**PROBLEM A**
Copy the records on camera lenses and poses word for word, leaving out the pictures.

**TEXT SEGMENT**
= = = =

In this video, I was going for the "pleasure rider". Up until now I have only regularly taken lessons from a pleasure instructor, and I have only done HUS and obstacle trail at stock-type open shows with this horse, because this is what I'm familiar with. I have had two dressage lessons but that does not make me a dressage rider in any way.

In the spring I /will/ be taking dressage lessons and moving away from the pleasure style, so I would be receptive to any tips on what to do to achieve more of that.


----------



## JustDressageIt (Oct 4, 2007)

What is your end goal? If you're just riding for pleasure, then don't worry about it and go about your merry way. 

If you're wanting more than that, and to compete, then you have some things to change. All in all, the thread is right - personally I think that most horses should be capable of the basics in a snaffle, and if they can't, then there's a major hole in training. Have you only tried the one D-ring? Some horses hate single jointed bits, some hate double jointed bits. Some hate the way D-rings sit, some hate the "noise" of a loose ring. It's all about playing around to find the right snaffle for them. When were the horse's teeth floated last?


----------



## JustDressageIt (Oct 4, 2007)

Okay, you just posted that you're going for dressage in the spring. You will *need* a snaffle - the bit you're using, or any bit with leverage, is illegal in the lower levels. May as well start now finding a bit that your horse works well in.

= = = =

**AVAILABLE DATA**

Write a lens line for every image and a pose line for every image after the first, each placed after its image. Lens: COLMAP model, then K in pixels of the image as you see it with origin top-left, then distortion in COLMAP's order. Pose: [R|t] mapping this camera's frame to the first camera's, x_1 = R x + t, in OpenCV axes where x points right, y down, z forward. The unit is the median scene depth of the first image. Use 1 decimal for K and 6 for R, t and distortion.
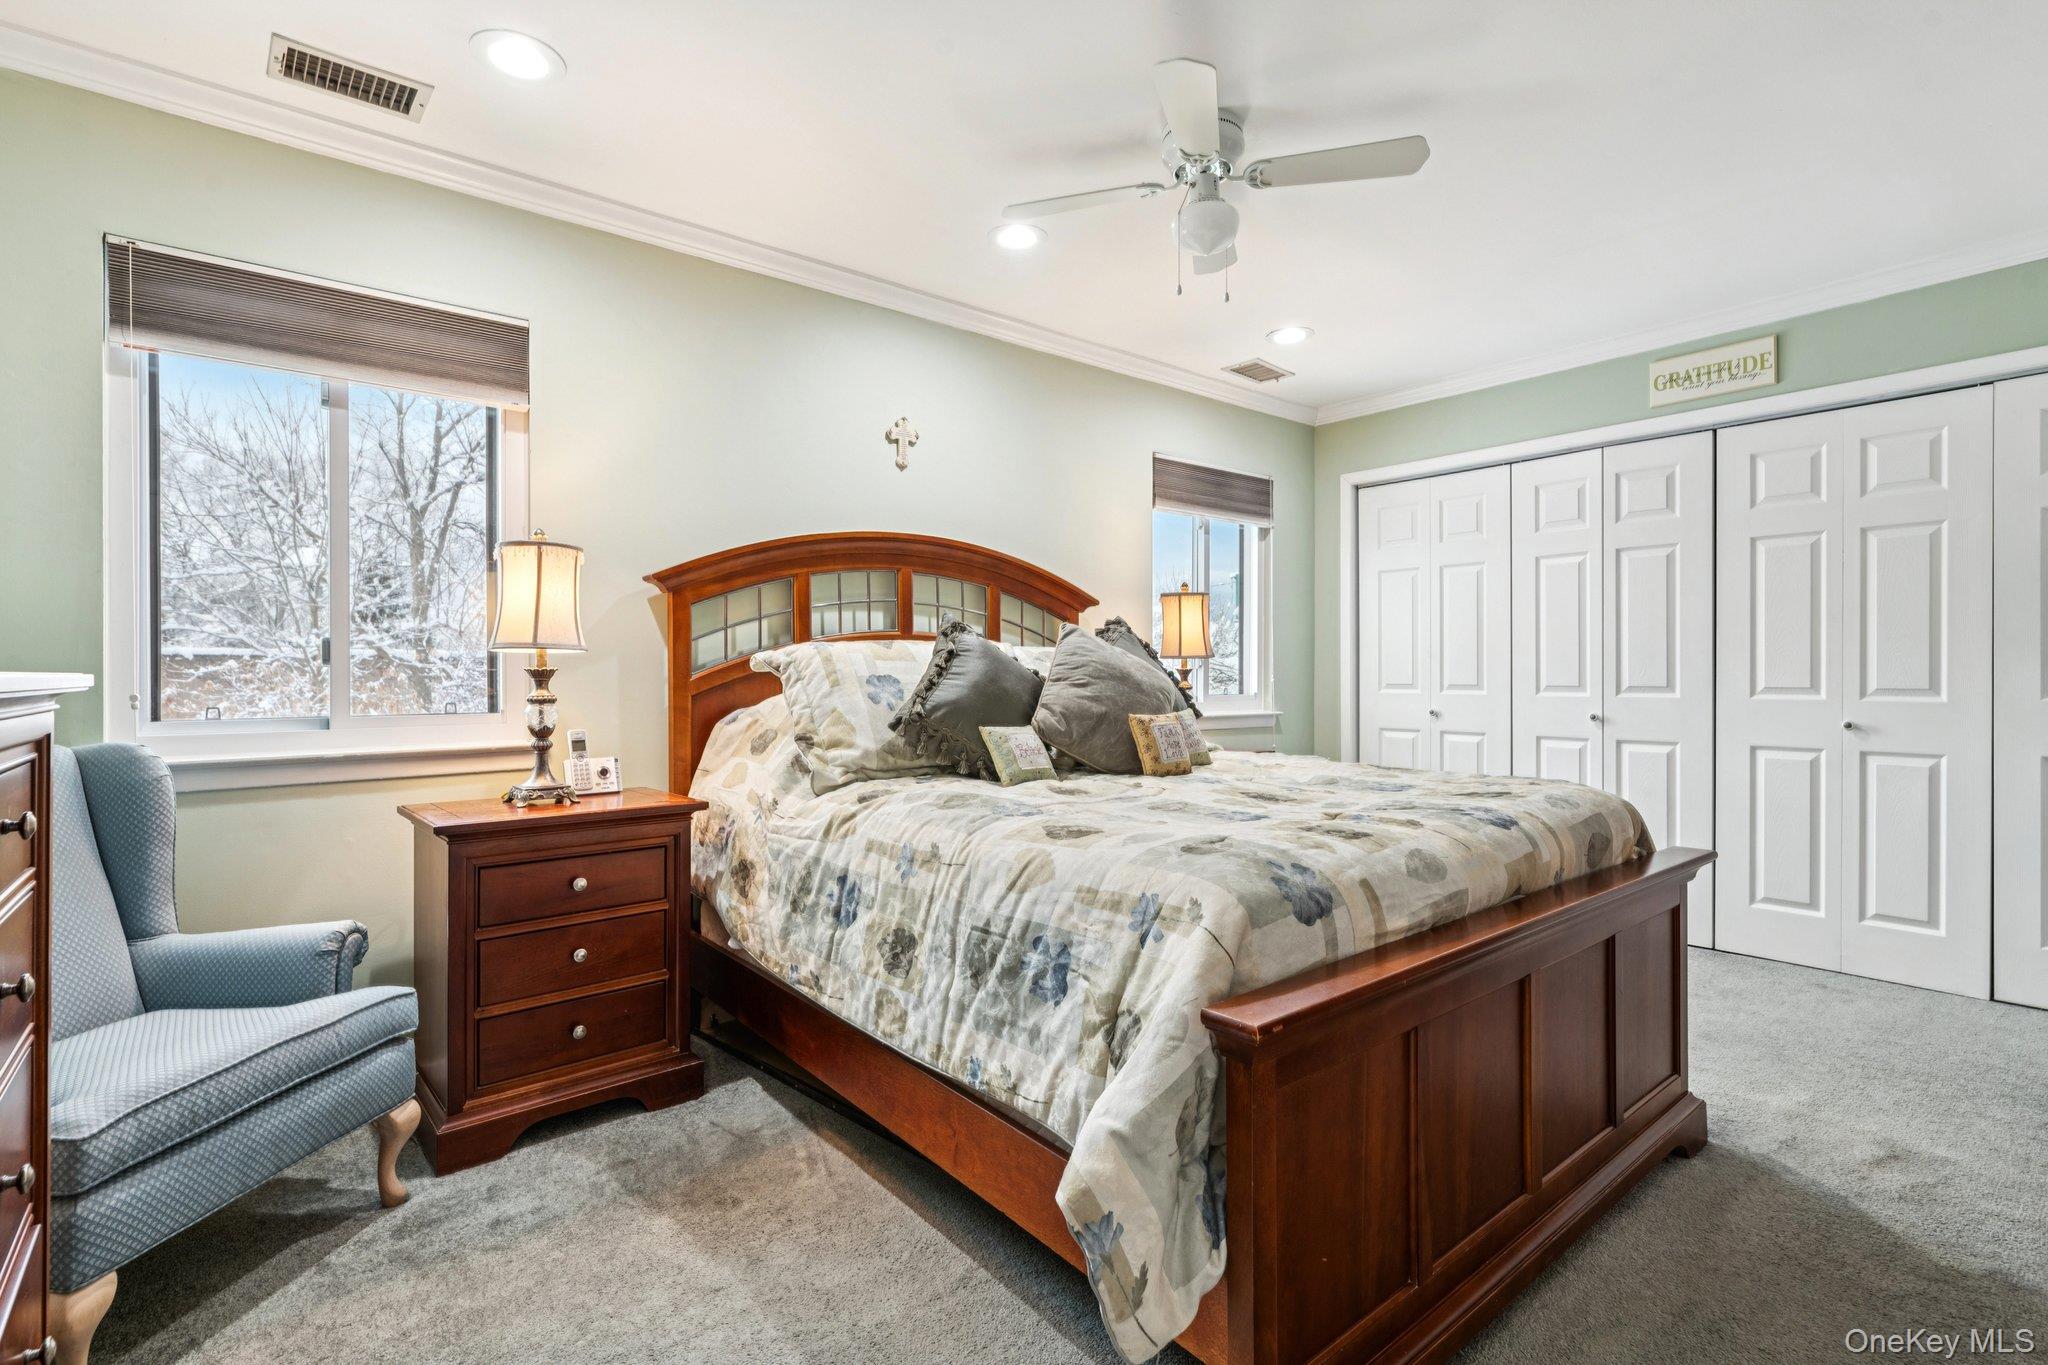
lens RADIAL K [[956.6, 0, 1024.0], [0, 956.6, 682.5], [0, 0, 1]] dist [-0.000435, -0.000021]
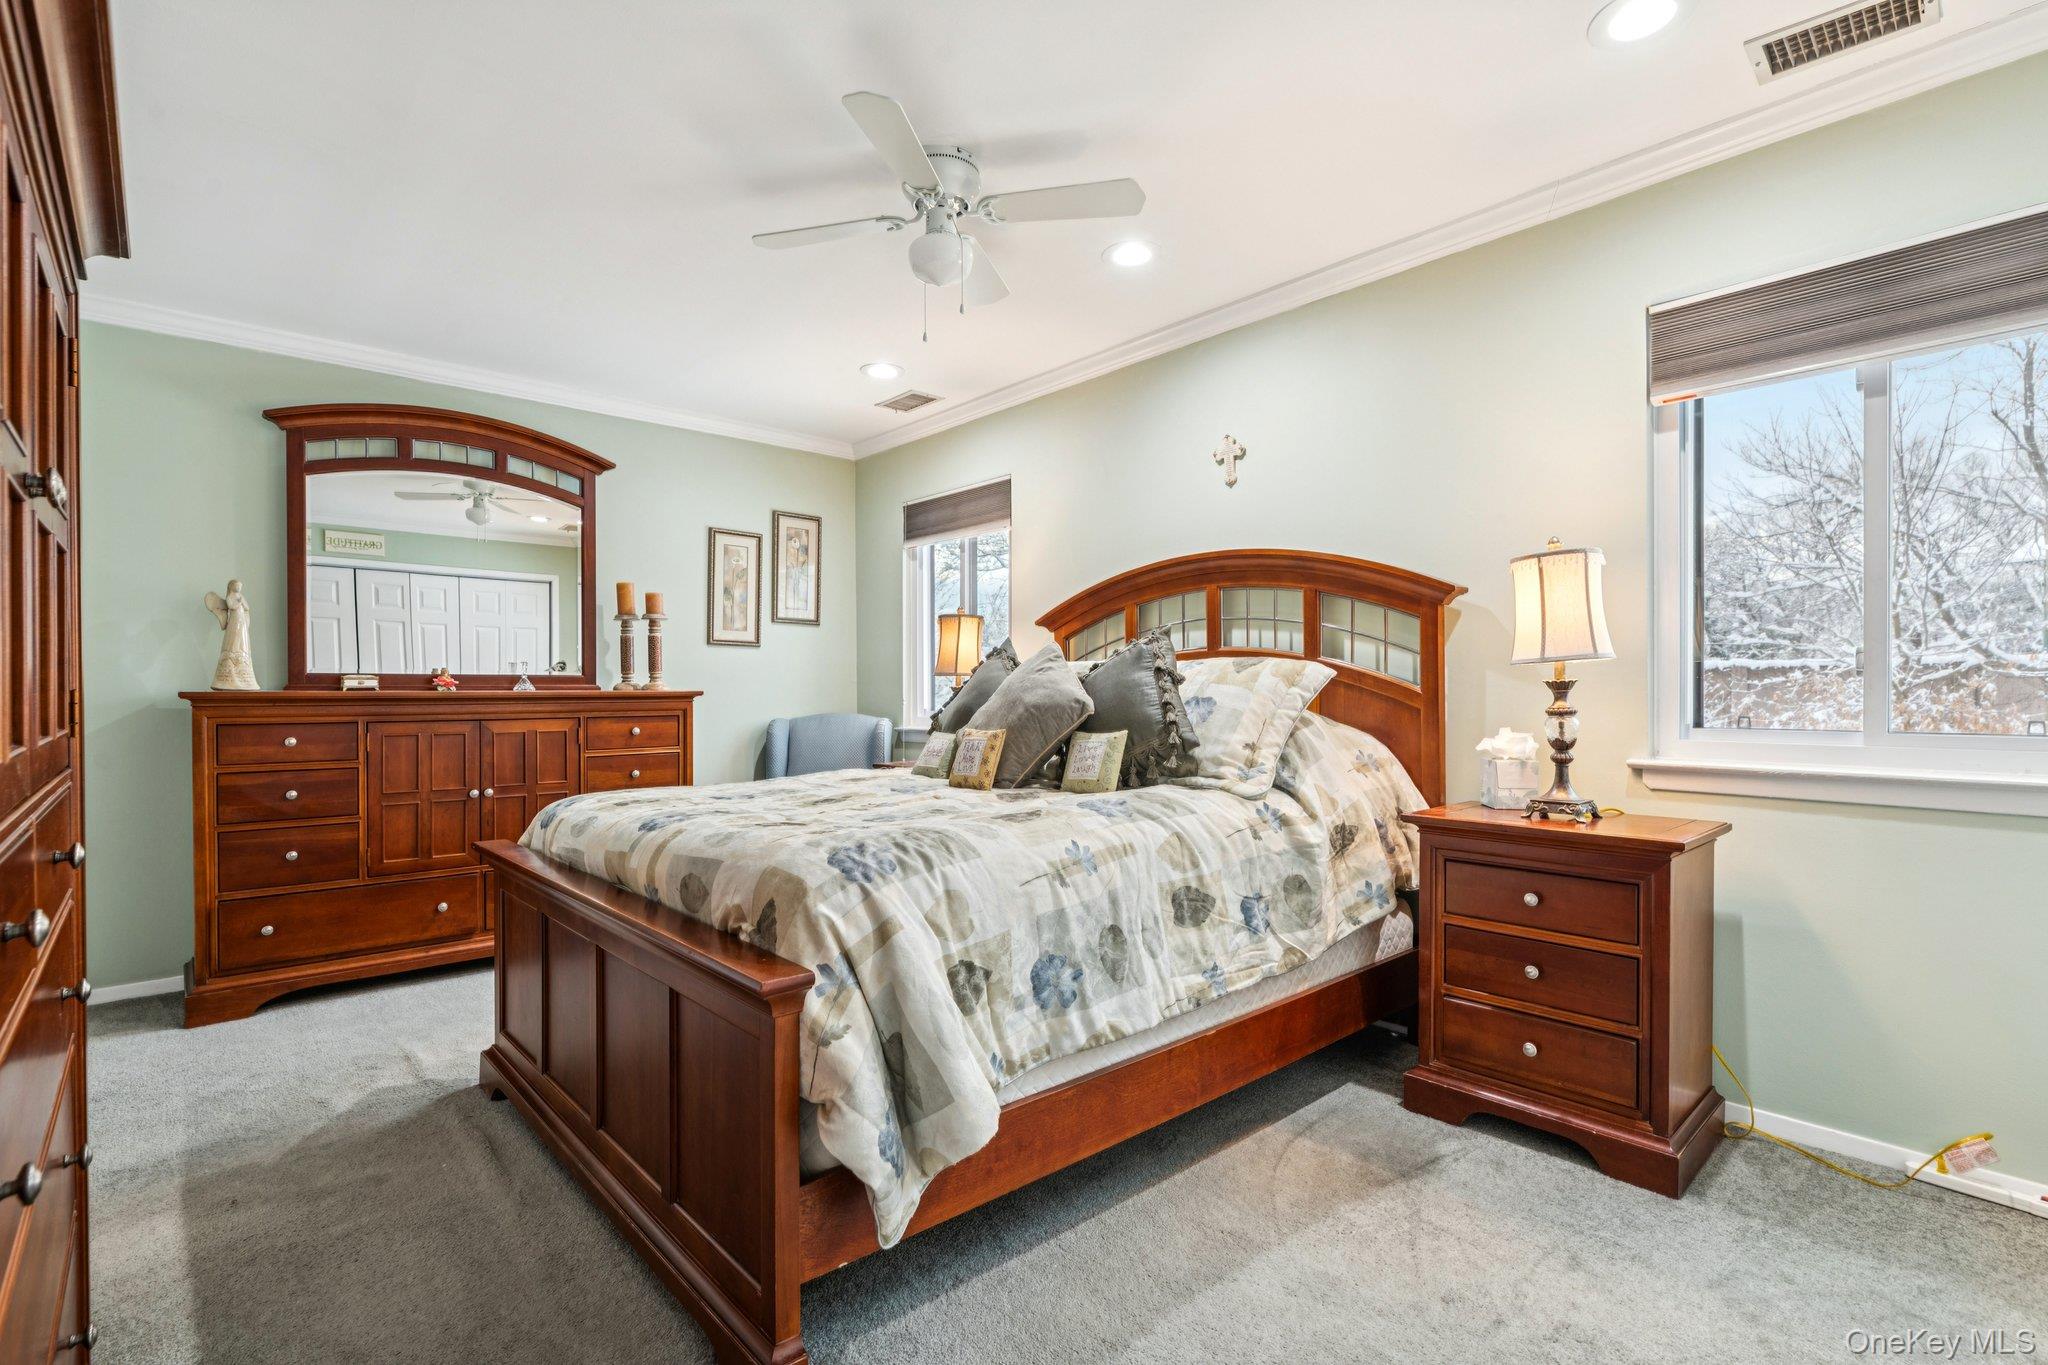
lens RADIAL K [[983.2, 0, 1019.8], [0, 983.2, 713.4], [0, 0, 1]] dist [0.019771, 0.000068]
pose [[0.029049, 0.026925, -0.999215, 0.503391], [-0.005175, 0.999628, 0.026786, -0.004884], [0.999565, 0.004393, 0.029178, 0.410042]]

= = = =

**PROBLEM B**
Write the next part of the forum thread about moving from pleasure riding to dressage and finding a snaffle bit, continuing from its last post.

**ANSWER SECTION A**
Write a lens line for every image and a pose line for every image after the first, each placed after its image. Lens: COLMAP model, then K in pixels of the image as you see it with origin top-left, then distortion in COLMAP's order. Pose: [R|t] mapping this camera's frame to the first camera's, x_1 = R x + t, in OpenCV axes where x points right, y down, z forward. The unit is the median scene depth of the first image. Use 1 decimal for K and 6 for R, t and distortion.
lens RADIAL K [[956.6, 0, 1024.0], [0, 956.6, 682.5], [0, 0, 1]] dist [-0.000435, -0.000021]
lens RADIAL K [[983.2, 0, 1019.8], [0, 983.2, 713.4], [0, 0, 1]] dist [0.019771, 0.000068]
pose [[0.029049, 0.026925, -0.999215, 0.503391], [-0.005175, 0.999628, 0.026786, -0.004884], [0.999565, 0.004393, 0.029178, 0.410042]]

**ANSWER SECTION B**
Then you need to chuck the notion of bit=head down, and start reading up on the basics of rhythm, relaxation and connection for starters. You need to shorten up those reins by almost half, and get some bend in your elbow. You need to have a connection with your horse's mouth, but not in a pulling sense. You're always sending your horse forwards into your hand. 
There are a TON of posts about getting a horse connected back to front. I strongly suggest you hop on over to the "dressage" section of this forum and get to reading, particularly paying attention to posters such as Kayty, Anebel, Maura, and there are a few others I'm forgetting..


----------



## kiltsrhott (Mar 11, 2012)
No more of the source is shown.